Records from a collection

--- --- ---

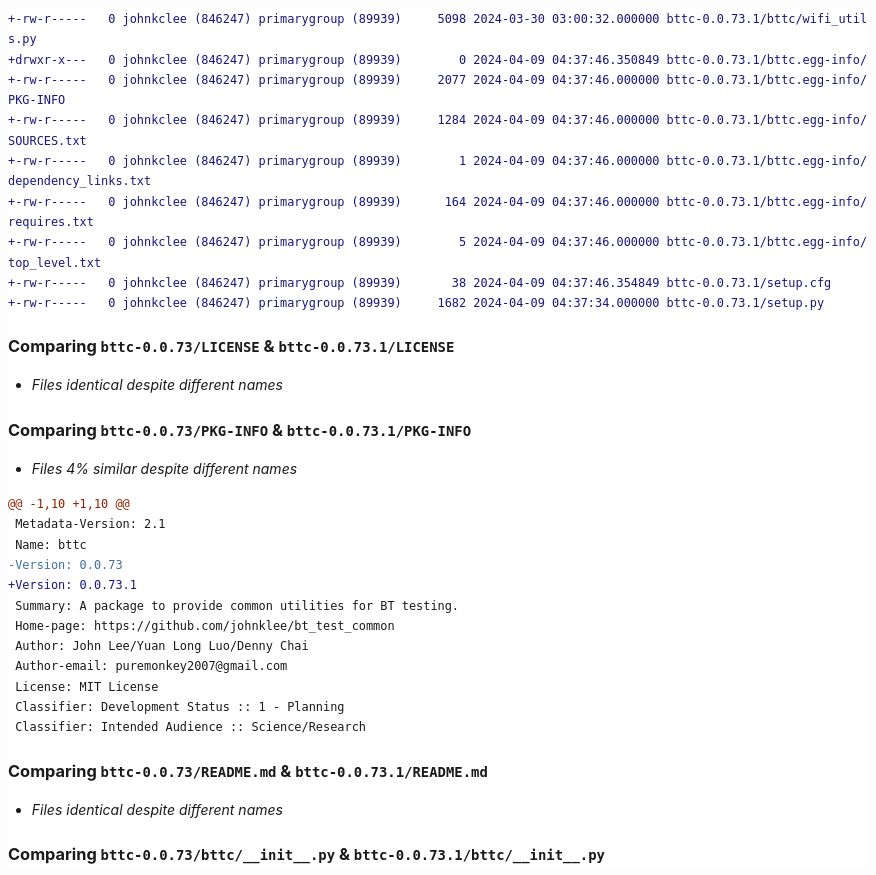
 ```diff
+-rw-r-----   0 johnkclee (846247) primarygroup (89939)     5098 2024-03-30 03:00:32.000000 bttc-0.0.73.1/bttc/wifi_utils.py
+drwxr-x---   0 johnkclee (846247) primarygroup (89939)        0 2024-04-09 04:37:46.350849 bttc-0.0.73.1/bttc.egg-info/
+-rw-r-----   0 johnkclee (846247) primarygroup (89939)     2077 2024-04-09 04:37:46.000000 bttc-0.0.73.1/bttc.egg-info/PKG-INFO
+-rw-r-----   0 johnkclee (846247) primarygroup (89939)     1284 2024-04-09 04:37:46.000000 bttc-0.0.73.1/bttc.egg-info/SOURCES.txt
+-rw-r-----   0 johnkclee (846247) primarygroup (89939)        1 2024-04-09 04:37:46.000000 bttc-0.0.73.1/bttc.egg-info/dependency_links.txt
+-rw-r-----   0 johnkclee (846247) primarygroup (89939)      164 2024-04-09 04:37:46.000000 bttc-0.0.73.1/bttc.egg-info/requires.txt
+-rw-r-----   0 johnkclee (846247) primarygroup (89939)        5 2024-04-09 04:37:46.000000 bttc-0.0.73.1/bttc.egg-info/top_level.txt
+-rw-r-----   0 johnkclee (846247) primarygroup (89939)       38 2024-04-09 04:37:46.354849 bttc-0.0.73.1/setup.cfg
+-rw-r-----   0 johnkclee (846247) primarygroup (89939)     1682 2024-04-09 04:37:34.000000 bttc-0.0.73.1/setup.py
```

### Comparing `bttc-0.0.73/LICENSE` & `bttc-0.0.73.1/LICENSE`

 * *Files identical despite different names*

### Comparing `bttc-0.0.73/PKG-INFO` & `bttc-0.0.73.1/PKG-INFO`

 * *Files 4% similar despite different names*

```diff
@@ -1,10 +1,10 @@
 Metadata-Version: 2.1
 Name: bttc
-Version: 0.0.73
+Version: 0.0.73.1
 Summary: A package to provide common utilities for BT testing.
 Home-page: https://github.com/johnklee/bt_test_common
 Author: John Lee/Yuan Long Luo/Denny Chai
 Author-email: puremonkey2007@gmail.com
 License: MIT License
 Classifier: Development Status :: 1 - Planning
 Classifier: Intended Audience :: Science/Research
```

### Comparing `bttc-0.0.73/README.md` & `bttc-0.0.73.1/README.md`

 * *Files identical despite different names*

### Comparing `bttc-0.0.73/bttc/__init__.py` & `bttc-0.0.73.1/bttc/__init__.py`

--- --- ---

Problem to solve
All of the records need to be reproduced exactly, with each picture omitted.

Result for this task
 ```diff
+-rw-r-----   0 johnkclee (846247) primarygroup (89939)     5098 2024-03-30 03:00:32.000000 bttc-0.0.73.1/bttc/wifi_utils.py
+drwxr-x---   0 johnkclee (846247) primarygroup (89939)        0 2024-04-09 04:37:46.350849 bttc-0.0.73.1/bttc.egg-info/
+-rw-r-----   0 johnkclee (846247) primarygroup (89939)     2077 2024-04-09 04:37:46.000000 bttc-0.0.73.1/bttc.egg-info/PKG-INFO
+-rw-r-----   0 johnkclee (846247) primarygroup (89939)     1284 2024-04-09 04:37:46.000000 bttc-0.0.73.1/bttc.egg-info/SOURCES.txt
+-rw-r-----   0 johnkclee (846247) primarygroup (89939)        1 2024-04-09 04:37:46.000000 bttc-0.0.73.1/bttc.egg-info/dependency_links.txt
+-rw-r-----   0 johnkclee (846247) primarygroup (89939)      164 2024-04-09 04:37:46.000000 bttc-0.0.73.1/bttc.egg-info/requires.txt
+-rw-r-----   0 johnkclee (846247) primarygroup (89939)        5 2024-04-09 04:37:46.000000 bttc-0.0.73.1/bttc.egg-info/top_level.txt
+-rw-r-----   0 johnkclee (846247) primarygroup (89939)       38 2024-04-09 04:37:46.354849 bttc-0.0.73.1/setup.cfg
+-rw-r-----   0 johnkclee (846247) primarygroup (89939)     1682 2024-04-09 04:37:34.000000 bttc-0.0.73.1/setup.py
```

### Comparing `bttc-0.0.73/LICENSE` & `bttc-0.0.73.1/LICENSE`

 * *Files identical despite different names*

### Comparing `bttc-0.0.73/PKG-INFO` & `bttc-0.0.73.1/PKG-INFO`

 * *Files 4% similar despite different names*

```diff
@@ -1,10 +1,10 @@
 Metadata-Version: 2.1
 Name: bttc
-Version: 0.0.73
+Version: 0.0.73.1
 Summary: A package to provide common utilities for BT testing.
 Home-page: https://github.com/johnklee/bt_test_common
 Author: John Lee/Yuan Long Luo/Denny Chai
 Author-email: puremonkey2007@gmail.com
 License: MIT License
 Classifier: Development Status :: 1 - Planning
 Classifier: Intended Audience :: Science/Research
```

### Comparing `bttc-0.0.73/README.md` & `bttc-0.0.73.1/README.md`

 * *Files identical despite different names*

### Comparing `bttc-0.0.73/bttc/__init__.py` & `bttc-0.0.73.1/bttc/__init__.py`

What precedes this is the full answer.